Twiddled the doc text to drop "CI". Customers can run tests from the 'tests' image whenever they want, whether that's CI or otherwise.
Thanks, Trevor! How about something like this? "Previously, if there were critical alerts during upgrade tests, the upgrade completed successfully. Now upgrade tests fail if a critical alert is found."

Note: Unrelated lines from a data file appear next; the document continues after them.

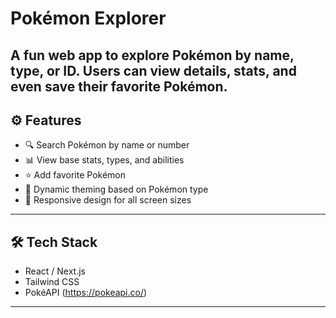 # Pokémon Explorer
A fun web app to explore Pokémon by name, type, or ID. Users can view details, stats, and even save their favorite Pokémon.
---
## ⚙️ Features
- 🔍 Search Pokémon by name or number
- 📊 View base stats, types, and abilities
- ⭐ Add favorite Pokémon
- 🎨 Dynamic theming based on Pokémon type
- 🔄 Responsive design for all screen sizes
---
## 🛠️ Tech Stack
- React / Next.js
- Tailwind CSS
- PokéAPI (https://pokeapi.co/)
---
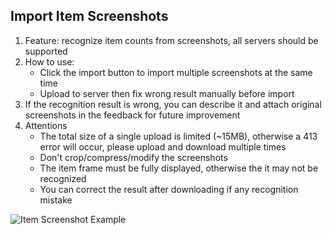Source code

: ## Import Item Screenshots

1. Feature: recognize item counts from screenshots, all servers should be supported
2. How to use:
    - Click the import button to import multiple screenshots at the same time
    - Upload to server then fix wrong result manually before import
3. If the recognition result is wrong, you can describe it and attach original screenshots in the feedback for future improvement
4. Attentions
    - The total size of a single upload is limited (~15MB), otherwise a 413 error will occur, please upload and download multiple times
    - Don't crop/compress/modify the screenshots
    - The item frame must be fully displayed, otherwise the it may not be recognized
    - You can correct the result after downloading if any recognition mistake

![Item Screenshot Example](https://docs.chaldea.center/images/item_recognition_example.webp)
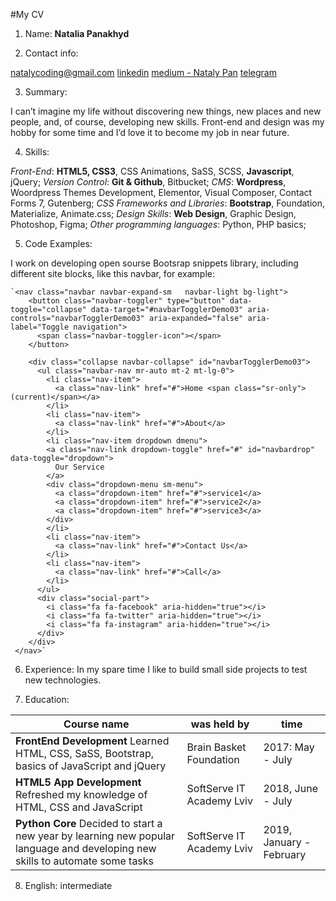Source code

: #My CV

1. Name: **Natalia Panakhyd**

2. Contact info: 

[natalycoding@gmail.com](mailto:natalycoding@gmail.com)    [linkedin](https://www.linkedin.com/in/nataly-panakhyd-11a01441/)                  [medium - Nataly Pan](https://medium.com/@nataly247)    [telegram](t.me/natalycoding) 

3. Summary: 

I can’t imagine my life without discovering new things, new places and new people, and, of course, developing new skills. 
Front-end and design was my hobby for some time and I’d love it to become my job in near future. 

4. Skills: 

*Front-End*: **HTML5, CSS3**, CSS Animations, SaSS, SCSS, **Javascript**, jQuery; 
*Version Control*: **Git & Github**, Bitbucket;
*CMS*: **Wordpress**, Woordpress Themes Development, Elementor, Visual Composer, Contact Forms 7, Gutenberg; 
*CSS Frameworks and Libraries*: **Bootstrap**, Foundation, Materialize, Animate.css;
*Design Skills*: **Web Design**, Graphic Design, Photoshop, Figma;
*Other programming languages*: Python, PHP basics;

5. Code Examples: 

I work on developing open sourse Bootsrap snippets library, including different site blocks, like this navbar, for example:

    `<nav class="navbar navbar-expand-sm   navbar-light bg-light">
        <button class="navbar-toggler" type="button" data-toggle="collapse" data-target="#navbarTogglerDemo03" aria-controls="navbarTogglerDemo03" aria-expanded="false" aria-label="Toggle navigation">
          <span class="navbar-toggler-icon"></span>
        </button>

        <div class="collapse navbar-collapse" id="navbarTogglerDemo03">
          <ul class="navbar-nav mr-auto mt-2 mt-lg-0">
            <li class="nav-item">
              <a class="nav-link" href="#">Home <span class="sr-only">(current)</span></a>
            </li>
            <li class="nav-item">
              <a class="nav-link" href="#">About</a>
            </li>
            <li class="nav-item dropdown dmenu">
            <a class="nav-link dropdown-toggle" href="#" id="navbardrop" data-toggle="dropdown">
              Our Service
            </a>
            <div class="dropdown-menu sm-menu">
              <a class="dropdown-item" href="#">service1</a>
              <a class="dropdown-item" href="#">service2</a>
              <a class="dropdown-item" href="#">service3</a>
            </div>
            </li>
            <li class="nav-item">
              <a class="nav-link" href="#">Contact Us</a>
            </li>
            <li class="nav-item">
              <a class="nav-link" href="#">Call</a>
            </li>
          </ul>
          <div class="social-part">
            <i class="fa fa-facebook" aria-hidden="true"></i>
            <i class="fa fa-twitter" aria-hidden="true"></i>
            <i class="fa fa-instagram" aria-hidden="true"></i>
          </div>
        </div>
     </nav>`
     
 6. Experience: In my spare time I like to build small side projects to test new technologies.
 
 7. Education: 
 
 Course name | was held by | time
------------ | ------------- | -------------
**FrontEnd Development** Learned HTML, CSS, SaSS, Bootstrap, basics of JavaScript and jQuery | Brain Basket Foundation | 2017: May - July
**HTML5 App Development** Refreshed my knowledge of HTML, CSS and JavaScript | SoftServe IT Academy Lviv | 2018, June - July
**Python Core** Decided to start a new year by learning new popular language and developing new skills to automate some tasks | SoftServe IT Academy Lviv | 2019, January - February

8. English: intermediate 

 

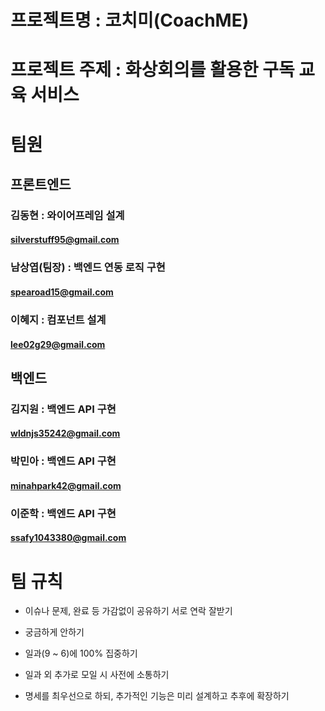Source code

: # 프로젝트명 : 코치미(CoachME)

# 프로젝트 주제 : 화상회의를 활용한 구독 교육 서비스

# 팀원

## 프론트엔드

### 김동현 : 와이어프레임 설계

#### silverstuff95@gmail.com

### 남상엽(팀장) : 백엔드 연동 로직 구현

#### spearoad15@gmail.com

### 이혜지 : 컴포넌트 설계

#### lee02g29@gmail.com

## 백엔드

### 김지원 : 백엔드 API 구현

#### wldnjs35242@gmail.com

### 박민아 : 백엔드 API 구현

#### minahpark42@gmail.com

### 이준학 : 백엔드 API 구현

#### ssafy1043380@gmail.com

# 팀 규칙

- 이슈나 문제, 완료 등 가감없이 공유하기 서로 연락 잘받기

- 궁금하게 안하기

- 일과(9 ~ 6)에 100% 집중하기

- 일과 외 추가로 모일 시 사전에 소통하기

- 명세를 최우선으로 하되, 추가적인 기능은 미리 설계하고 추후에 확장하기
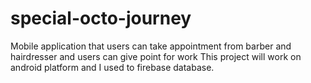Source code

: # special-octo-journey
Mobile application that users can take appointment from barber and hairdresser and users can give point for work
This project will work on android platform and I used to firebase database. 
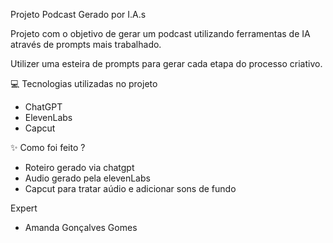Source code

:                                                                     


Projeto Podcast Gerado por I.A.s

Projeto com o objetivo de gerar um podcast utilizando ferramentas de IA através de prompts mais trabalhado.

Utilizer uma esteira de prompts para gerar cada etapa do processo criativo.

💻 Tecnologias utilizadas no projeto
* ChatGPT
* ElevenLabs
* Capcut

✨ Como foi feito ?
* Roteiro gerado via chatgpt
* Audio gerado pela elevenLabs
* Capcut para tratar aúdio e adicionar sons de fundo

Expert
* Amanda Gonçalves Gomes

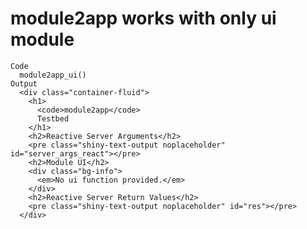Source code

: # module2app works with only ui module

    Code
      module2app_ui()
    Output
      <div class="container-fluid">
        <h1>
          <code>module2app</code>
          Testbed
        </h1>
        <h2>Reactive Server Arguments</h2>
        <pre class="shiny-text-output noplaceholder" id="server_args_react"></pre>
        <h2>Module UI</h2>
        <div class="bg-info">
          <em>No ui function provided.</em>
        </div>
        <h2>Reactive Server Return Values</h2>
        <pre class="shiny-text-output noplaceholder" id="res"></pre>
      </div>

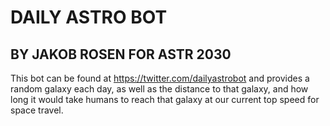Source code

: # DAILY ASTRO BOT #
## BY JAKOB ROSEN FOR ASTR 2030 ##

This bot can be found at https://twitter.com/dailyastrobot and provides a random galaxy each day, as well as the distance to that galaxy, and how long it would take humans to reach that galaxy at our current top speed for space travel.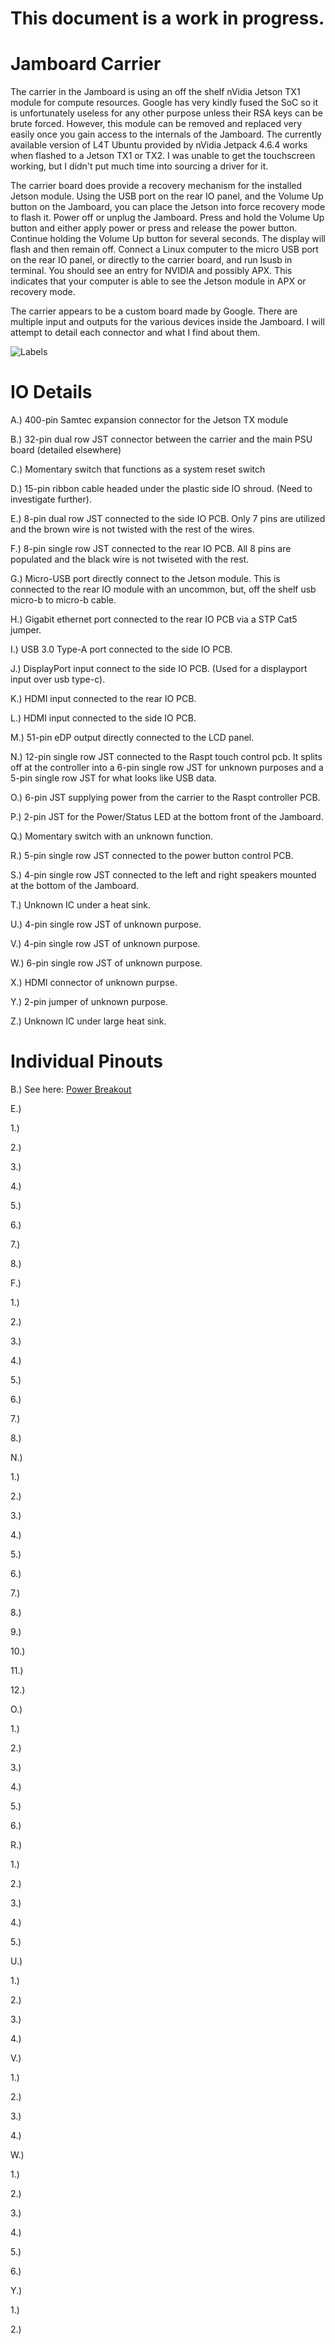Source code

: # This document is a work in progress.


# Jamboard Carrier

The carrier in the Jamboard is using an off the shelf nVidia Jetson TX1 module for compute resources. Google has very kindly fused the SoC so it is unfortunately useless for any other purpose unless their RSA keys can be brute forced. However, this module can be removed and replaced very easily once you gain access to the internals of the Jamboard. The currently available version of L4T Ubuntu provided by nVidia Jetpack 4.6.4 works when flashed to a Jetson TX1 or TX2. I was unable to get the touchscreen working, but I didn't put much time into sourcing a driver for it.

The carrier board does provide a recovery mechanism for the installed Jetson module. Using the USB port on the rear IO panel, and the Volume Up button on the Jamboard, you can place the Jetson into force recovery mode to flash it. Power off or unplug the Jamboard. Press and hold the Volume Up button and either apply power or press and release the power button. Continue holding the Volume Up button for several seconds. The display will flash and then remain off. Connect a Linux computer to the micro USB port on the rear IO panel, or directly to the carrier board, and run lsusb in terminal. You should see an entry for NVIDIA and possibly APX. This indicates that your computer is able to see the Jetson module in APX or recovery mode.

The carrier appears to be a custom board made by Google. There are multiple input and outputs for the various devices inside the Jamboard. I will attempt to detail each connector and what I find about them.

![Labels](assets/carrier_labeled.jpeg)

# IO Details

A.) 400-pin Samtec expansion connector for the Jetson TX module

B.) 32-pin dual row JST connector between the carrier and the main PSU board (detailed elsewhere)

C.) Momentary switch that functions as a system reset switch

D.) 15-pin ribbon cable headed under the plastic side IO shroud. (Need to investigate further).

E.) 8-pin dual row JST connected to the side IO PCB. Only 7 pins are utilized and the brown wire is not twisted with the rest of the wires.

F.) 8-pin single row JST connected to the rear IO PCB. All 8 pins are populated and the black wire is not twiseted with the rest.

G.) Micro-USB port directly connect to the Jetson module. This is connected to the rear IO module with an uncommon, but, off the shelf usb micro-b to micro-b cable.

H.) Gigabit ethernet port connected to the rear IO PCB via a STP Cat5 jumper.

I.) USB 3.0 Type-A port connected to the side IO PCB.

J.) DisplayPort input connect to the side IO PCB. (Used for a displayport input over usb type-c).

K.) HDMI input connected to the rear IO PCB.

L.) HDMI input connected to the side IO PCB.

M.) 51-pin eDP output directly connected to the LCD panel.

N.) 12-pin single row JST connected to the Raspt touch control pcb. It splits off at the controller into a 6-pin single row JST for unknown purposes and a 5-pin single row JST for what looks like USB data.

O.) 6-pin JST supplying power from the carrier to the Raspt controller PCB.

P.) 2-pin JST for the Power/Status LED at the bottom front of the Jamboard.

Q.) Momentary switch with an unknown function.

R.) 5-pin single row JST connected to the power button control PCB.

S.) 4-pin single row JST connected to the left and right speakers mounted at the bottom of the Jamboard.

T.) Unknown IC under a heat sink.

U.) 4-pin single row JST of unknown purpose.

V.) 4-pin single row JST of unknown purpose.

W.) 6-pin single row JST of unknown purpose.

X.) HDMI connector of unknown purpse.

Y.) 2-pin jumper of unknown purpose.

Z.) Unknown IC under large heat sink.

# Individual Pinouts

B.) See here: [Power Breakout](power_header.md) 

E.)

  1.)
  
  2.)
  
  3.)
  
  4.)
  
  5.)
  
  6.)
  
  7.)
  
  8.)
  
F.)

  1.)
  
  2.)
  
  3.)
  
  4.)
  
  5.)
  
  6.)
  
  7.)
  
  8.)
  
N.)

  1.)
  
  2.)
  
  3.)
  
  4.)
  
  5.)
  
  6.)
  
  7.)
  
  8.)
  
  9.)
  
  10.)
  
  11.)
  
  12.)
  
O.)

  1.)
  
  2.)
  
  3.)
  
  4.)
  
  5.)
  
  6.)
  
R.)

  1.)
  
  2.)
  
  3.)
  
  4.)
  
  5.)
  
U.)

  1.)
  
  2.)
  
  3.)
  
  4.)
  
V.)

  1.)
  
  2.)
  
  3.)
  
  4.)
  
W.)

  1.)
  
  2.)
  
  3.)
  
  4.)
  
  5.)
  
  6.)
  
Y.)

  1.)
  
  2.)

Since the problem described in this bug report should be resolved in a recent advisory, it has been closed with a resolution of ERRATA. For information on the advisory, and where to find the updated files, follow the link below. If the solution does not work for you, open a new bug report. https://access.redhat.com/errata/RHBA-2020:2871
(In reply to Jeana Routh from comment #10) > "Previously, if there were critical alerts during upgrade tests, the upgrade > completed successfully. Now upgrade tests fail if a critical alert is found." Sounds good to me. Not sure if it matters now that the errata is public?